Please VISIT THE STORE at this site for information for ordering your own copies of valuable literature on ways to leave behind the misery of your own depression experience.
Words have amazing power. Guess what happens when I say ‘I suffer from depression’? Yep, you guessed it – I. SUFFER. FROM. DEPRESSION. The very action of saying that I suffer from depression creates further suffering.
Don’t say ‘I am depressed’ as there is a sense of finality and futility in that statement. Saying ‘I am depressed’ sounds like you are defining who and what you are by your depression. You are more than that. Depression is but one small sliver of yourself. Choose different more affirming language. You’re not sugar coating the existence of your depression, you’re merely using different words to describe it.
I’m suggesting you use different language. My first suggestion is that instead you say ‘I’m recovering from depression’. You’re on a journey to wellness. You may be at the beginning or at the end of your journey, but you are on the journey. You are not stuck in the hopeless state of suffering depression. You are seeking wholeness and serenity. You haven’t given up and chosen to wallow in your depression.

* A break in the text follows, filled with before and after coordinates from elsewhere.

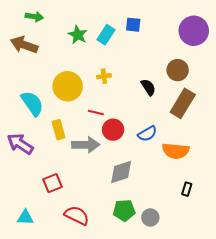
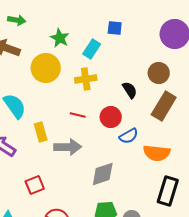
cyan rectangle: (106, 35) -> (92, 49), moved
yellow cross: (104, 76) -> (86, 79), size x1.5
yellow circle: (68, 86) -> (46, 68), moved
red circle: (113, 130) -> (111, 117), moved
black rectangle: (187, 189) -> (168, 191), size x2.0

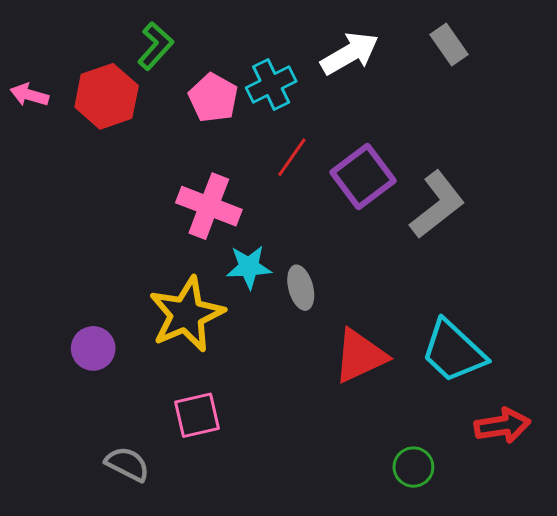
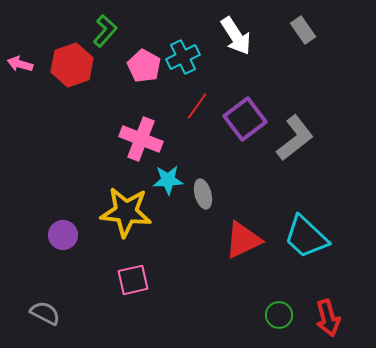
white arrow: (350, 53) -> (236, 36), turned 87
yellow star: (187, 314) -> (126, 212), turned 30
red arrow: (502, 426) -> (328, 318), moved, turned 84
gray semicircle: (127, 464) -> (45, 313), moved

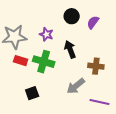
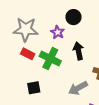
black circle: (72, 16) -> (73, 17), moved

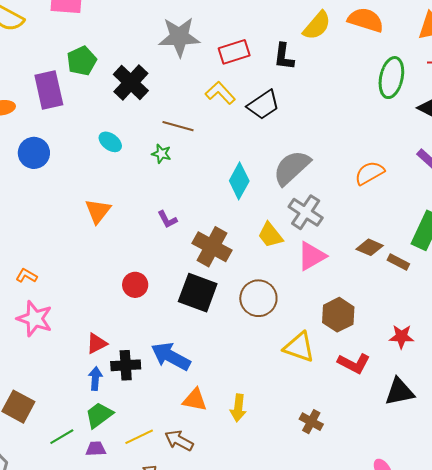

OK, what if you can’t even say that you are ‘recovering from depression’? I have another more neutral statement for you to try on: ‘I have depression’. It’s something you have, it doesn’t define you fully. By saying you have depression you open up the possibility that in the future you may not have depression.
OK, you don’t like that one? How about ‘I feel depressed’? Feelings may last a long time, but they eventually do pass. The only permanent thing is life is impermanence.
This too shall pass.
– Slogan heard in an AA meeting
The deep dark depression will pass eventually. If you are feeling good at the moment, well that will pass as well. I’m not saying ‘woe is me’, but rather pointing out the universal truth of impermanence. This dark cloud that you are under may be massive but it will eventually pass, and the sun will come out.
Please choose your words wisely. The words you use influence your thoughts. Your thoughts influence your feelings. Your feelings influence your actions. You want to be on a different path, well the first step (pardon the pun) is by choosing to use different words to describe your current state.